# SUPPLIED DATA
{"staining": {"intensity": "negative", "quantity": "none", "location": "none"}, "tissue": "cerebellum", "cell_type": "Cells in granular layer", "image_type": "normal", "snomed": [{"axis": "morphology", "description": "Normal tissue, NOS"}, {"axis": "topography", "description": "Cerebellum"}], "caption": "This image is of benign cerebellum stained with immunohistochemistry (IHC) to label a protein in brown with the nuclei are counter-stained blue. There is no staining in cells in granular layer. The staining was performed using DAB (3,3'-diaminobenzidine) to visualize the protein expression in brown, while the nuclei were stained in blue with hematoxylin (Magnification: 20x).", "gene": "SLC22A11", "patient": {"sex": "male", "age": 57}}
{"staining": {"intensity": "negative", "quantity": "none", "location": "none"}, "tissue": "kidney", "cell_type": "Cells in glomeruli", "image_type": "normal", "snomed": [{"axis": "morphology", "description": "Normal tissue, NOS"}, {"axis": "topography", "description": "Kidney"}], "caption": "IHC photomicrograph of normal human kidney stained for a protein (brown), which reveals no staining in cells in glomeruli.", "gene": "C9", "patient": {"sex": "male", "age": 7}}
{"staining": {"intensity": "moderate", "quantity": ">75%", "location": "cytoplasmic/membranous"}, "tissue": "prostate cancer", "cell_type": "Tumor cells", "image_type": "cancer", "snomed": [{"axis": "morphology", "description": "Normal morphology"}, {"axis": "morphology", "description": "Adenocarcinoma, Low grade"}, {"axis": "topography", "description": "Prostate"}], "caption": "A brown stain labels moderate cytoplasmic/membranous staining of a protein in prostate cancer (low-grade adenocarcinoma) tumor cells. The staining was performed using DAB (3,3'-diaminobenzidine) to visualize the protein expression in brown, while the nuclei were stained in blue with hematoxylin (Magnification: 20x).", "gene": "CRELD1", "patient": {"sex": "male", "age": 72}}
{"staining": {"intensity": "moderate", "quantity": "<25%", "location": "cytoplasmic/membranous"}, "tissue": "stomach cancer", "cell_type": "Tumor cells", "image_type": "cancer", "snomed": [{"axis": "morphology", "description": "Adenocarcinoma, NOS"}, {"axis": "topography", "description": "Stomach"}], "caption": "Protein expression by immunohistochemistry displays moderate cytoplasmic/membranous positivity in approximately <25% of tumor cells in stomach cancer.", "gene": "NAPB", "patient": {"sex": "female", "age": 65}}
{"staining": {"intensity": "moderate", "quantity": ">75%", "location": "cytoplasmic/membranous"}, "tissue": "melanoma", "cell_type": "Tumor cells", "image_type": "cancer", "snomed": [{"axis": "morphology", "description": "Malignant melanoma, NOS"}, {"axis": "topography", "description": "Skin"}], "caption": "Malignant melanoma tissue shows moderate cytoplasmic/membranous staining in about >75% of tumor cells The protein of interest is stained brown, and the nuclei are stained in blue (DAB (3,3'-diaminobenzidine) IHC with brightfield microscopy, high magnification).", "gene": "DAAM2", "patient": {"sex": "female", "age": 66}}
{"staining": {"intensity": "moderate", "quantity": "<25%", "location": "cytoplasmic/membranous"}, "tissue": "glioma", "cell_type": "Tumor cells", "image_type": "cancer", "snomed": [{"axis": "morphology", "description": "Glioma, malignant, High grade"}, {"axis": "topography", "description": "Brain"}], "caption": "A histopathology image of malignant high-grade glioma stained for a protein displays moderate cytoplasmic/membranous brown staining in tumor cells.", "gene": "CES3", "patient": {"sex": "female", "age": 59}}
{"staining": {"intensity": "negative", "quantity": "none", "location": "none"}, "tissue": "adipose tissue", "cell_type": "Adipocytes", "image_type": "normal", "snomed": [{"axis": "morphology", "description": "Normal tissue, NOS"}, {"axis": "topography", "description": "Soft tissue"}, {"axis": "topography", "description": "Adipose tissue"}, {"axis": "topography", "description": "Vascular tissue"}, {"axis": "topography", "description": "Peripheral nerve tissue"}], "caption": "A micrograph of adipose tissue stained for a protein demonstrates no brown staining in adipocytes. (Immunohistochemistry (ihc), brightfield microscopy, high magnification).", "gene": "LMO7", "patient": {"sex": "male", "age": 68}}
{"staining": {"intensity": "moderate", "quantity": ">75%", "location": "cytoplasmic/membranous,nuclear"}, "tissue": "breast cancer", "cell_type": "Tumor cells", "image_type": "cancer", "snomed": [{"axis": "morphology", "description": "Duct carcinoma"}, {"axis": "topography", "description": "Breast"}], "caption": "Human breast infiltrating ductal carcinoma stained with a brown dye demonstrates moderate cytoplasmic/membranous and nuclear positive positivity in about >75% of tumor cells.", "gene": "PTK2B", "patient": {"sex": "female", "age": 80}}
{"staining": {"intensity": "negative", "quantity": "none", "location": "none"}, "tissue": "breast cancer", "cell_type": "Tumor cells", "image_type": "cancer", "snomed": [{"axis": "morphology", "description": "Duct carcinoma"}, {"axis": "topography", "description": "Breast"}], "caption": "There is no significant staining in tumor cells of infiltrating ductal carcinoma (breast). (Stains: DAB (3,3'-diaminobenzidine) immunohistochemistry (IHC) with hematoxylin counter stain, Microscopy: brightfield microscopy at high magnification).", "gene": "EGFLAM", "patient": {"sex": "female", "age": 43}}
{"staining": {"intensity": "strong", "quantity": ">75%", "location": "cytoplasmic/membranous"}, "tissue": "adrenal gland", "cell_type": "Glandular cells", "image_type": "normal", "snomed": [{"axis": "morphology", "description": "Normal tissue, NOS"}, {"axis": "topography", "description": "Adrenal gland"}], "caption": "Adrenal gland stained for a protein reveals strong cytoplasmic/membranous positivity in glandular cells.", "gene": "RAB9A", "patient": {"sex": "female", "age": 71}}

# WHAT THE TASK REQUIRES
Give again exactly, and only, the lines above starting at the one with "photomicrograph of normal" and ending at the one with "brown stain labels".

# REPLY
{"staining": {"intensity": "negative", "quantity": "none", "location": "none"}, "tissue": "kidney", "cell_type": "Cells in glomeruli", "image_type": "normal", "snomed": [{"axis": "morphology", "description": "Normal tissue, NOS"}, {"axis": "topography", "description": "Kidney"}], "caption": "IHC photomicrograph of normal human kidney stained for a protein (brown), which reveals no staining in cells in glomeruli.", "gene": "C9", "patient": {"sex": "male", "age": 7}}
{"staining": {"intensity": "moderate", "quantity": ">75%", "location": "cytoplasmic/membranous"}, "tissue": "prostate cancer", "cell_type": "Tumor cells", "image_type": "cancer", "snomed": [{"axis": "morphology", "description": "Normal morphology"}, {"axis": "morphology", "description": "Adenocarcinoma, Low grade"}, {"axis": "topography", "description": "Prostate"}], "caption": "A brown stain labels moderate cytoplasmic/membranous staining of a protein in prostate cancer (low-grade adenocarcinoma) tumor cells. The staining was performed using DAB (3,3'-diaminobenzidine) to visualize the protein expression in brown, while the nuclei were stained in blue with hematoxylin (Magnification: 20x).", "gene": "CRELD1", "patient": {"sex": "male", "age": 72}}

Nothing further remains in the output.